INPUT:
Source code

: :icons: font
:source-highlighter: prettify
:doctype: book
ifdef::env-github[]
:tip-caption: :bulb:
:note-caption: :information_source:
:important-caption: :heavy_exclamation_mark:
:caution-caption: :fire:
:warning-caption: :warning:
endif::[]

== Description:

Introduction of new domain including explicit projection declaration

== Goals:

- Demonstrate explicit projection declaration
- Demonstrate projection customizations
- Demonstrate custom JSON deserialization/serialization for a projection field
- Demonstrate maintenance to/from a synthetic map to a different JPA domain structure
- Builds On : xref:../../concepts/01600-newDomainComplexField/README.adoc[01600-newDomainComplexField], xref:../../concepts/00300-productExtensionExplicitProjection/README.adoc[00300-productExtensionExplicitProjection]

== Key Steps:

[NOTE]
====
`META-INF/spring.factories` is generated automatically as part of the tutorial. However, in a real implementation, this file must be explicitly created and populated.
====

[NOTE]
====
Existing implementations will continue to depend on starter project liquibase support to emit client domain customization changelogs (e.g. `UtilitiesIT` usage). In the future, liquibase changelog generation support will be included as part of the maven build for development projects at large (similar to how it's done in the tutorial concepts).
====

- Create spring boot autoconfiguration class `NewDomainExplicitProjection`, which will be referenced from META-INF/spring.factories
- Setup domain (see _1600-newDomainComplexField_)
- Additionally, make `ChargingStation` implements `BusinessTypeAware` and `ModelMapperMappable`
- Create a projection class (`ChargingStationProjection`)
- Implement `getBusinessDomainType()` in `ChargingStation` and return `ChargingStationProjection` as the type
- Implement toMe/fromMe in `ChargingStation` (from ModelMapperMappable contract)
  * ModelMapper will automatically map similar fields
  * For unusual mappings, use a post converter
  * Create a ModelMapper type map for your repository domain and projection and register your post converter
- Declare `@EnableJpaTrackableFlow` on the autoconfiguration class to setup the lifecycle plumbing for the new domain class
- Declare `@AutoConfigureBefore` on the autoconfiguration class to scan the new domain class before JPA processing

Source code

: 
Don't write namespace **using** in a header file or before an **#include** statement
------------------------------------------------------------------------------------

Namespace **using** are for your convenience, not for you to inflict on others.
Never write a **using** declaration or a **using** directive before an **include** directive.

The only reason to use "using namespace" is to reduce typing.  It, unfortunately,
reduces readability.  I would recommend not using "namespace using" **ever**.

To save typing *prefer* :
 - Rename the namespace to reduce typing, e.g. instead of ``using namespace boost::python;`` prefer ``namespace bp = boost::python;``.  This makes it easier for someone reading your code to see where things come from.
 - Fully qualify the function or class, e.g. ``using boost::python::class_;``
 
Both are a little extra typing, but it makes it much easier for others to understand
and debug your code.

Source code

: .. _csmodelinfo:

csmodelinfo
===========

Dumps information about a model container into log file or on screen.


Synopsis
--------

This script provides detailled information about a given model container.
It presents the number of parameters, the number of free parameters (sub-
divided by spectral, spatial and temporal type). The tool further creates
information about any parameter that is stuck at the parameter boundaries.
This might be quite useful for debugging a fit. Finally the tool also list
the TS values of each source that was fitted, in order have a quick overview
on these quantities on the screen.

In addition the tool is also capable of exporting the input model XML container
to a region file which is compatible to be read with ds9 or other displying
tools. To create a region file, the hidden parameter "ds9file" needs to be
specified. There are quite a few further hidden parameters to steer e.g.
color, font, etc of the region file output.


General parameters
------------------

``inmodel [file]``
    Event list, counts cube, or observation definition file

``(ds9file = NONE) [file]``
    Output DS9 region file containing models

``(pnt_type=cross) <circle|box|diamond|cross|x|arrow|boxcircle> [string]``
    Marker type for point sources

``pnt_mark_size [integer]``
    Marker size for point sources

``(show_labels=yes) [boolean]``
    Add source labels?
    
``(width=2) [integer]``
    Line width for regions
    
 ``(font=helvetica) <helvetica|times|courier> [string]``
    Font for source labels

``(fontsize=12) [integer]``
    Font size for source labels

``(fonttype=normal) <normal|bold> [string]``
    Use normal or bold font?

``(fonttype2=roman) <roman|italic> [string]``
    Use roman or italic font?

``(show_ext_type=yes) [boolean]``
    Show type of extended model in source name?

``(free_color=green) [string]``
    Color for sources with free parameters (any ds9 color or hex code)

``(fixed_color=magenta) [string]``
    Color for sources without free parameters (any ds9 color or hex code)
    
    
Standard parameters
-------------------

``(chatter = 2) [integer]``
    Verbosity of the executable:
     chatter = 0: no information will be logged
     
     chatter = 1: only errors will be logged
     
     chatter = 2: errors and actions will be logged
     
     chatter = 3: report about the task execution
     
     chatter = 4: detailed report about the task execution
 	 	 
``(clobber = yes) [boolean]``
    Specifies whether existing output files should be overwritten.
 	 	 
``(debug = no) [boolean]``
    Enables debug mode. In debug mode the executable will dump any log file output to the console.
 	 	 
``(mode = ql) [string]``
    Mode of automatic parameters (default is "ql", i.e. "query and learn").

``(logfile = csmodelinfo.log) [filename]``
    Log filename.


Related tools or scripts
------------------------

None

EXERCISE REQUIREMENTS: Word for word, retype the lines from the one containing "Mode of automatic" through the final line of the data, including both ends and nothing more.

ANSWER SECTION:
    Mode of automatic parameters (default is "ql", i.e. "query and learn").

``(logfile = csmodelinfo.log) [filename]``
    Log filename.


Related tools or scripts
------------------------

None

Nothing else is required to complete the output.